• _TO DO_: Please output the following records exactly. Leave every image out.

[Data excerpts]

┄┄┄┄┄┄┄┄┄┄

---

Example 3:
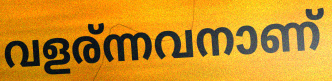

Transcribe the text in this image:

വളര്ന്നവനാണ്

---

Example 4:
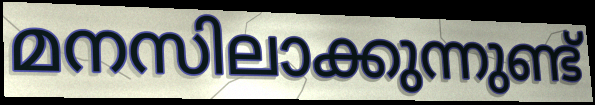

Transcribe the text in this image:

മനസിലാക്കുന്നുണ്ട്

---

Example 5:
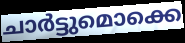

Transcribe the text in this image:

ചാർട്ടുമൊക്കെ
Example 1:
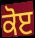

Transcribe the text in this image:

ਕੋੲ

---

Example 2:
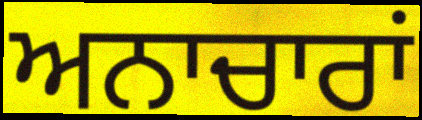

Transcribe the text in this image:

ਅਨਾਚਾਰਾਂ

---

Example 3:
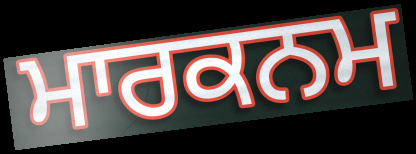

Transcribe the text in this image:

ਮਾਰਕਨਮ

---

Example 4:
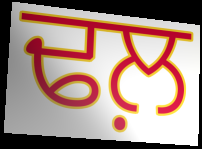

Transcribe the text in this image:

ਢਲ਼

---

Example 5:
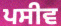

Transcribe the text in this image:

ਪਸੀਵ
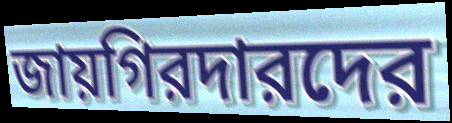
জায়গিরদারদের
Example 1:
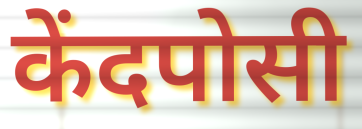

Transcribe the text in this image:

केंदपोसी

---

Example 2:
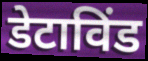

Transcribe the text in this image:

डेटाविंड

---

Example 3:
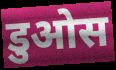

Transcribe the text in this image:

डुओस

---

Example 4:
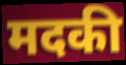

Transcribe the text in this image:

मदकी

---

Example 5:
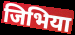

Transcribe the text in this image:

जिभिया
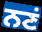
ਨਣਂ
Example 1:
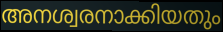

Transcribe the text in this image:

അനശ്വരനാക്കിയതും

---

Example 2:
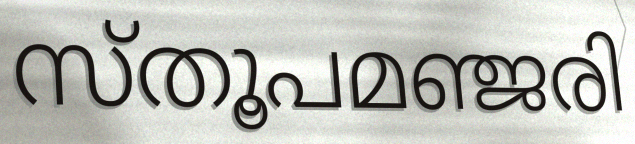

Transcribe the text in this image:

┄┄┄┄┄┄┄┄┄┄

• _RESULT FOR THIS TASK_:
---

Example 3:

Transcribe the text in this image:

വളര്ന്നവനാണ്

---

Example 4:

Transcribe the text in this image:

മനസിലാക്കുന്നുണ്ട്

---

Example 5:

Transcribe the text in this image:

ചാർട്ടുമൊക്കെ
Example 1:

Transcribe the text in this image:

ਕੋੲ

---

Example 2:

Transcribe the text in this image:

ਅਨਾਚਾਰਾਂ

---

Example 3:

Transcribe the text in this image:

ਮਾਰਕਨਮ

---

Example 4:

Transcribe the text in this image:

ਢਲ਼

---

Example 5:

Transcribe the text in this image:

ਪਸੀਵ
জায়গিরদারদের
Example 1:

Transcribe the text in this image:

केंदपोसी

---

Example 2:

Transcribe the text in this image:

डेटाविंड

---

Example 3:

Transcribe the text in this image:

डुओस

---

Example 4:

Transcribe the text in this image:

मदकी

---

Example 5:

Transcribe the text in this image:

जिभिया
ਨਣਂ
Example 1:

Transcribe the text in this image:

അനശ്വരനാക്കിയതും

---

Example 2:

Transcribe the text in this image:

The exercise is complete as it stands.